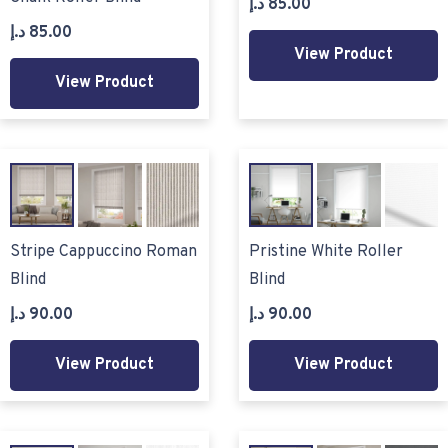
د.إ
85.00
د.إ
85.00
View Product
View Product
Stripe Cappuccino Roman
Pristine White Roller
Blind
Blind
د.إ
90.00
د.إ
90.00
View Product
View Product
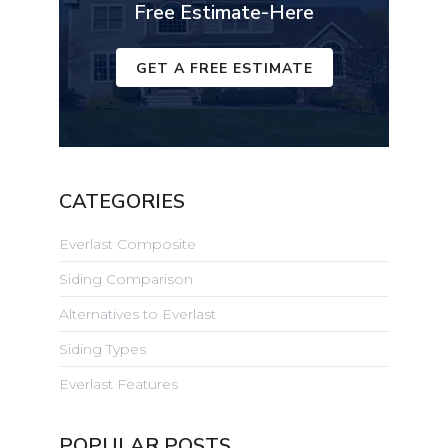
Free Estimate-Here
GET A FREE ESTIMATE
CATEGORIES
Everlast Composite
Siding Comparison
Alternatives to Everlast
Siding Types
Everlast Features
POPULAR POSTS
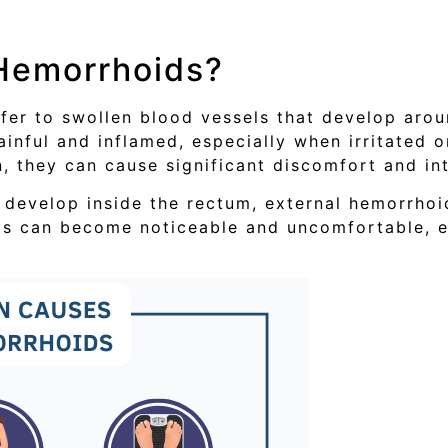
 Hemorrhoids?
efer to swollen blood vessels that develop aro
nful and inflamed, especially when irritated o
n, they can cause significant discomfort and int
 develop inside the rectum, external hemorrhoi
ds can become noticeable and uncomfortable, 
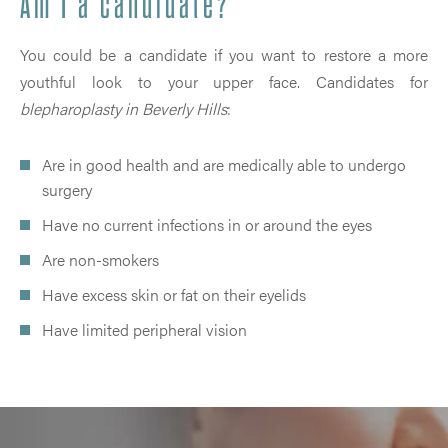
Am I a candidate?
You could be a candidate if you want to restore a more
youthful look to your upper face. Candidates for
blepharoplasty in Beverly Hills
:
Are in good health and are medically able to undergo
surgery
Have no current infections in or around the eyes
Are non-smokers
Have excess skin or fat on their eyelids
Have limited peripheral vision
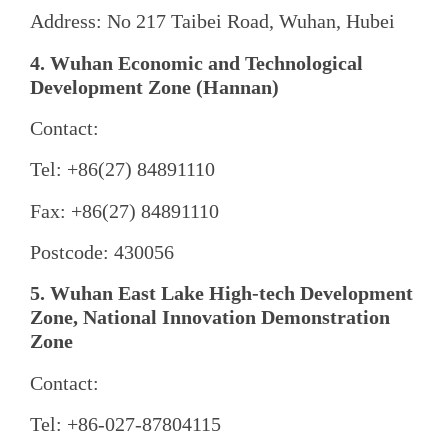
Address: No 217 Taibei Road, Wuhan, Hubei
4. Wuhan Economic and Technological
Development Zone (Hannan)
Contact:
Tel: +86(27) 84891110
Fax: +86(27) 84891110
Postcode: 430056
5. Wuhan East Lake High-tech Development
Zone, National Innovation Demonstration
Zone
Contact:
Tel: +86-027-87804115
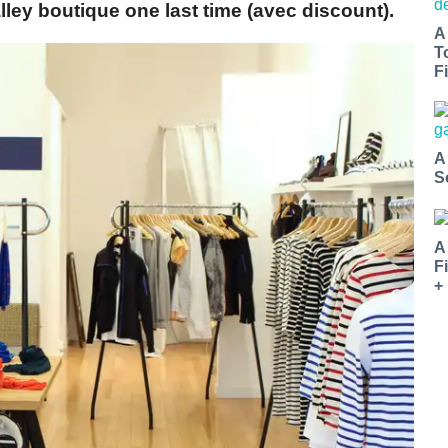
lley boutique one last time (avec discount).
A
T
Fi
A
S
A
F
+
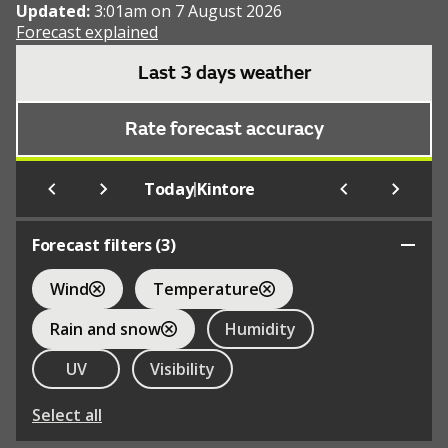
Updated:
3:01am on 7 August 2026
Forecast explained
Last 3 days weather
Rate forecast accuracy
|
Today
Kintore
Forecast filters (
3
)
Wind
Temperature
Rain and snow
Humidity
UV
Visibility
Select all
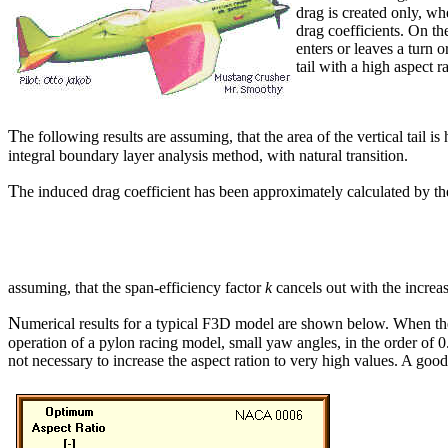
drag is created only, w
drag coefficients. On th
enters or leaves a turn 
tail with a high aspect r
T
he following results are assuming, that the area of the vertical tail
integral boundary layer analysis method, with natural transition.
T
he induced drag coefficient has been approximately calculated by t
assuming, that the span-efficiency factor
k
cancels out with the increase
N
umerical results for a typical F3D model are shown below. When the ve
operation of a pylon racing model, small yaw angles, in the order of 0.5 
not necessary to increase the aspect ration to very high values. A g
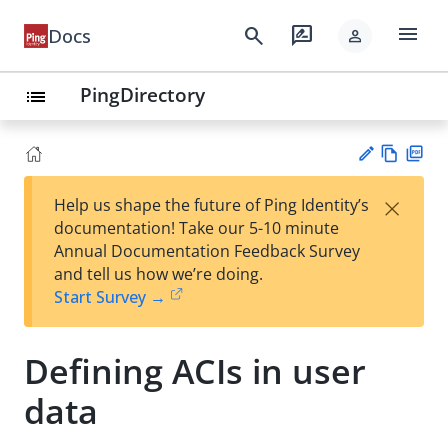
menu
search
rate_review
Docs
person
PingDirectory
list
Vie
PD
×
Help us shape the future of Ping Identity’s
w
F
Su
documentation! Take our 5-10 minute
Ma
gg
Annual Documentation Feedback Survey
rk
est
and tell us how we’re doing.
do
an
Start Survey →
wn
edi
t
Defining ACIs in user
data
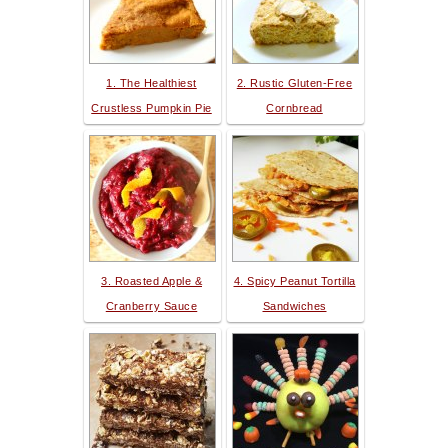
1. The Healthiest
2. Rustic Gluten-Free
Crustless Pumpkin Pie
Cornbread
3. Roasted Apple &
4. Spicy Peanut Tortilla
Cranberry Sauce
Sandwiches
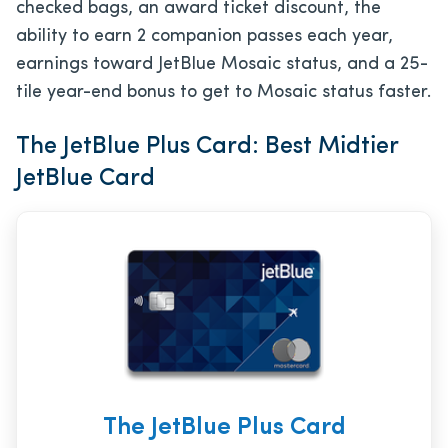
checked bags, an award ticket discount, the
ability to earn 2 companion passes each year,
earnings toward JetBlue Mosaic status, and a 25-
tile year-end bonus to get to Mosaic status faster.
The JetBlue Plus Card: Best Midtier
JetBlue Card
The JetBlue Plus Card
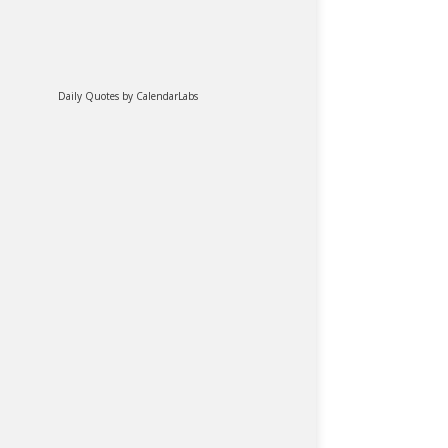
Daily Quotes by
CalendarLabs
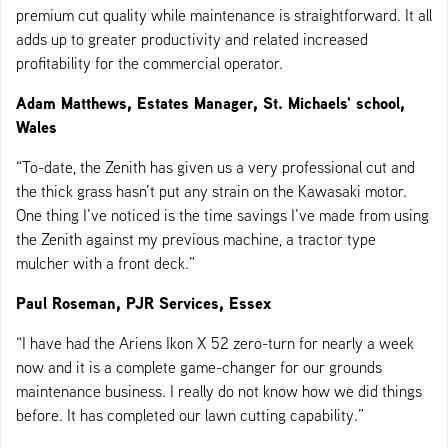
premium cut quality while maintenance is straightforward. It all
adds up to greater productivity and related increased
profitability for the commercial operator.
Adam Matthews, Estates Manager, St. Michaels' school,
Wales
“To-date, the Zenith has given us a very professional cut and
the thick grass hasn’t put any strain on the Kawasaki motor.
One thing I’ve noticed is the time savings I’ve made from using
the Zenith against my previous machine, a tractor type
mulcher with a front deck.”
Paul Roseman, PJR Services, Essex
“I have had the Ariens Ikon X 52 zero-turn for nearly a week
now and it is a complete game-changer for our grounds
maintenance business. I really do not know how we did things
before. It has completed our lawn cutting capability.”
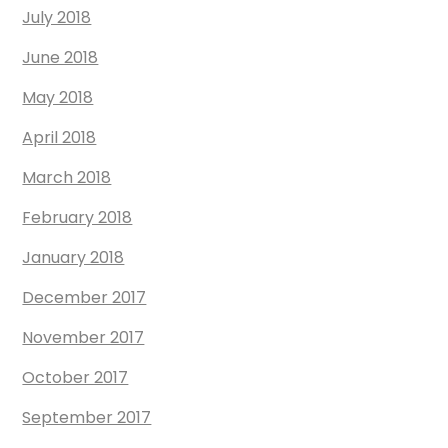
July 2018
June 2018
May 2018
April 2018
March 2018
February 2018
January 2018
December 2017
November 2017
October 2017
September 2017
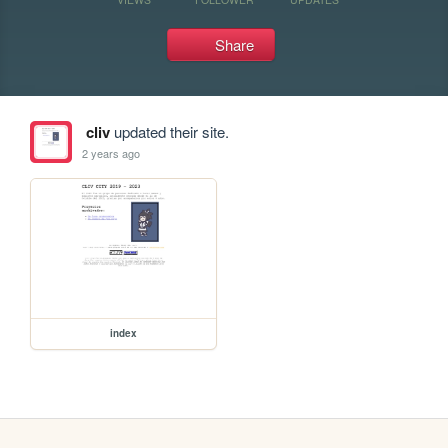
Share
cliv
updated their site.
2 years ago
index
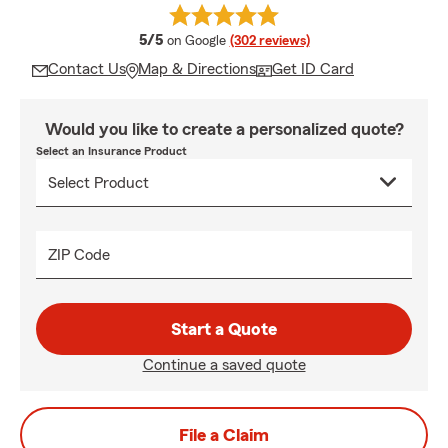
average rating
5/5
on Google
(302 reviews)
Contact Us
Map & Directions
Get ID Card
Would you like to create a personalized quote?
Select an Insurance Product
ZIP Code
Start a Quote
Continue a saved quote
File a Claim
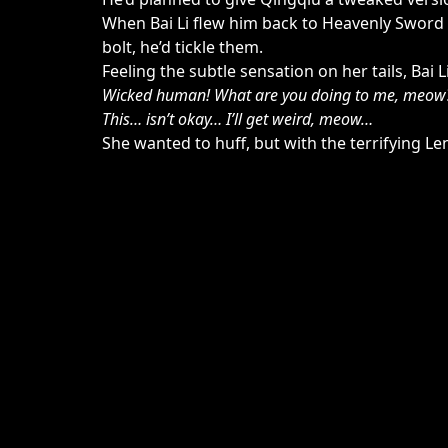
When Bai Li flew him back to Heavenly Sword P
bolt, he’d tickle them.
Feeling the subtle sensation on her tails, Bai 
Wicked human! What are you doing to me, meow
This… isn’t okay… I’ll get weird, meow…
She wanted to huff, but with the terrifying L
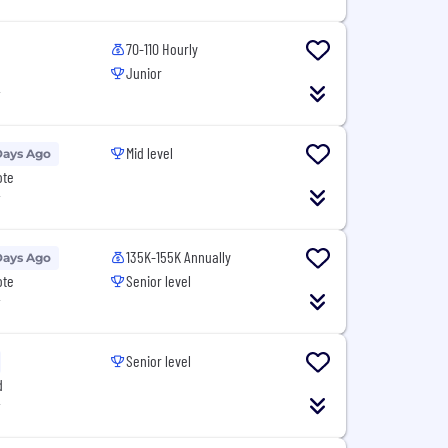
70-110 Hourly
Junior
T
Mid level
Days Ago
ote
T
135K-155K Annually
Days Ago
ote
Senior level
T
Senior level
d
T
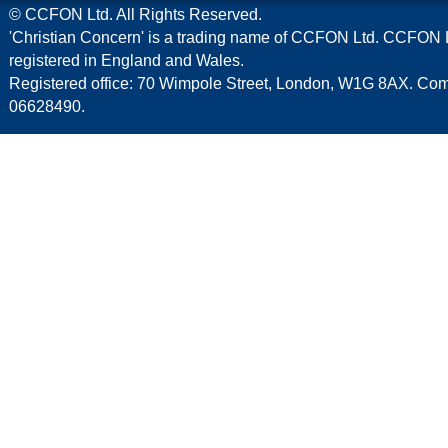
© CCFON Ltd. All Rights Reserved.
'Christian Concern' is a trading name of CCFON Ltd. CCFON L
registered in England and Wales.
Registered office: 70 Wimpole Street, London, W1G 8AX. C
06628490.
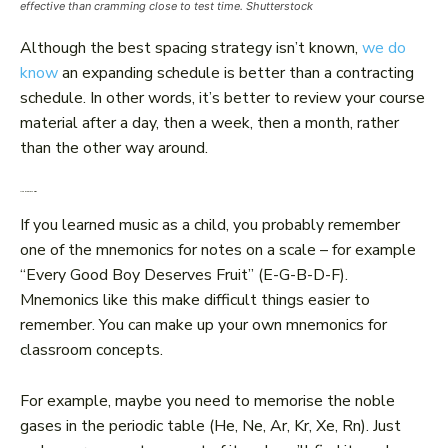
effective than cramming close to test time. Shutterstock
Although the best spacing strategy isn’t known,
we do
know
an expanding schedule is better than a contracting
schedule. In other words, it’s better to review your course
material after a day, then a week, then a month, rather
than the other way around.
Use memory aids
If you learned music as a child, you probably remember
one of the mnemonics for notes on a scale – for example
“Every Good Boy Deserves Fruit” (E-G-B-D-F).
Mnemonics like this make difficult things easier to
remember. You can make up your own mnemonics for
classroom concepts.
For example, maybe you need to memorise the noble
gases in the periodic table (He, Ne, Ar, Kr, Xe, Rn). Just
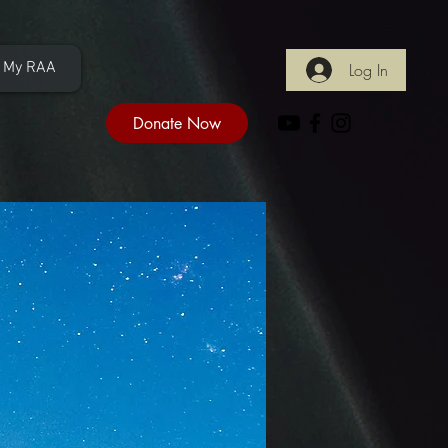
My RAA
Log In
Donate Now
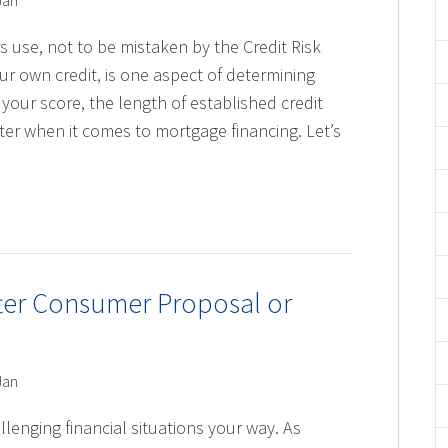
Jan
s use, not to be mistaken by the Credit Risk
r own credit, is one aspect of determining
your score, the length of established credit
er when it comes to mortgage financing. Let’s
fter Consumer Proposal or
Jan
llenging financial situations your way. As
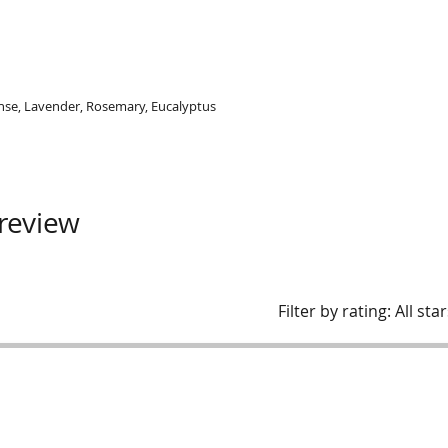
ense, Lavender, Rosemary, Eucalyptus
 review
Filter by rating:
All sta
.....
Instructions to follow: In every entry above, swap "View Product" for "See Item" and reproduce the text with nothing else altered. Omit the pictures.

Response below:
د.إ
85.00
د.إ
85.00
See Item
See Item
Stripe Cappuccino Roman
Pristine White Roller
Blind
Blind
د.إ
90.00
د.إ
90.00
See Item
See Item
Free Estimate-Here
GET A FREE ESTIMATE
CATEGORIES
Everlast Composite
Siding Comparison
Alternatives to Everlast
Siding Types
Everlast Features
POPULAR POSTS
 Hemorrhoids?
efer to swollen blood vessels that develop aro
nful and inflamed, especially when irritated o
n, they can cause significant discomfort and int
 develop inside the rectum, external hemorrhoi
ds can become noticeable and uncomfortable, 
Am I a candidate?
You could be a candidate if you want to restore a more
youthful look to your upper face. Candidates for
blepharoplasty in Beverly Hills
:
Are in good health and are medically able to undergo
surgery
Have no current infections in or around the eyes
Are non-smokers
Have excess skin or fat on their eyelids
Have limited peripheral vision
Address: No 217 Taibei Road, Wuhan, Hubei
4. Wuhan Economic and Technological
Development Zone (Hannan)
Contact:
Tel: +86(27) 84891110
Fax: +86(27) 84891110
Postcode: 430056
5. Wuhan East Lake High-tech Development
Zone, National Innovation Demonstration
Zone
Contact:
Tel: +86-027-87804115
lley boutique one last time (avec discount).
A
T
Fi
A
S
A
F
+
Updated:
3:01am on 7 August 2026
Forecast explained
Last 3 days weather
Rate forecast accuracy
|
Today
Kintore
Forecast filters (
3
)
Wind
Temperature
Rain and snow
Humidity
UV
Visibility
Select all
drag is created only, w
drag coefficients. On th
enters or leaves a turn 
tail with a high aspect r
T
he following results are assuming, that the area of the vertical tail
integral boundary layer analysis method, with natural transition.
T
he induced drag coefficient has been approximately calculated by t
assuming, that the span-efficiency factor
k
cancels out with the increase
N
umerical results for a typical F3D model are shown below. When the ve
operation of a pylon racing model, small yaw angles, in the order of 0.5 
not necessary to increase the aspect ration to very high values. A g
menu
search
rate_review
Docs
person
PingDirectory
list
Vie
PD
×
Help us shape the future of Ping Identity’s
w
F
Su
documentation! Take our 5-10 minute
Ma
gg
Annual Documentation Feedback Survey
rk
est
and tell us how we’re doing.
do
an
Start Survey →
wn
edi
t
Defining ACIs in user
data
1. The Healthiest
2. Rustic Gluten-Free
Crustless Pumpkin Pie
Cornbread
3. Roasted Apple &
4. Spicy Peanut Tortilla
Cranberry Sauce
Sandwiches
checked bags, an award ticket discount, the
ability to earn 2 companion passes each year,
earnings toward JetBlue Mosaic status, and a 25-
tile year-end bonus to get to Mosaic status faster.
The JetBlue Plus Card: Best Midtier
JetBlue Card
The JetBlue Plus Card
Daily Quotes by
CalendarLabs
premium cut quality while maintenance is straightforward. It all
adds up to greater productivity and related increased
profitability for the commercial operator.
Adam Matthews, Estates Manager, St. Michaels' school,
Wales
“To-date, the Zenith has given us a very professional cut and
the thick grass hasn’t put any strain on the Kawasaki motor.
One thing I’ve noticed is the time savings I’ve made from using
the Zenith against my previous machine, a tractor type
mulcher with a front deck.”
Paul Roseman, PJR Services, Essex
“I have had the Ariens Ikon X 52 zero-turn for nearly a week
now and it is a complete game-changer for our grounds
maintenance business. I really do not know how we did things
before. It has completed our lawn cutting capability.”
July 2018
June 2018
May 2018
April 2018
March 2018
February 2018
January 2018
December 2017
November 2017
October 2017
September 2017
Share
cliv
updated their site.
2 years ago
index
average rating
5/5
on Google
(302 reviews)
Contact Us
Map & Directions
Get ID Card
Would you like to create a personalized quote?
Select an Insurance Product
ZIP Code
Start a Quote
Continue a saved quote
File a Claim
When Bai Li flew him back to Heavenly Sword P
bolt, he’d tickle them.
Feeling the subtle sensation on her tails, Bai 
Wicked human! What are you doing to me, meow
This… isn’t okay… I’ll get weird, meow…
She wanted to huff, but with the terrifying L
70-110 Hourly
Junior
T
Mid level
Days Ago
ote
T
135K-155K Annually
Days Ago
ote
Senior level
T
Senior level
d
T
© CCFON Ltd. All Rights Reserved.
'Christian Concern' is a trading name of CCFON Ltd. CCFON L
registered in England and Wales.
Registered office: 70 Wimpole Street, London, W1G 8AX. C
06628490.
effective than cramming close to test time. Shutterstock
Although the best spacing strategy isn’t known,
we do
know
an expanding schedule is better than a contracting
schedule. In other words, it’s better to review your course
material after a day, then a week, then a month, rather
than the other way around.
Use memory aids
If you learned music as a child, you probably remember
one of the mnemonics for notes on a scale – for example
“Every Good Boy Deserves Fruit” (E-G-B-D-F).
Mnemonics like this make difficult things easier to
remember. You can make up your own mnemonics for
classroom concepts.
For example, maybe you need to memorise the noble
gases in the periodic table (He, Ne, Ar, Kr, Xe, Rn). Just
My RAA
Log In
Donate Now
Jan
s use, not to be mistaken by the Credit Risk
r own credit, is one aspect of determining
your score, the length of established credit
er when it comes to mortgage financing. Let’s
fter Consumer Proposal or
Jan
llenging financial situations your way. As
ense, Lavender, Rosemary, Eucalyptus
 review
Filter by rating:
All sta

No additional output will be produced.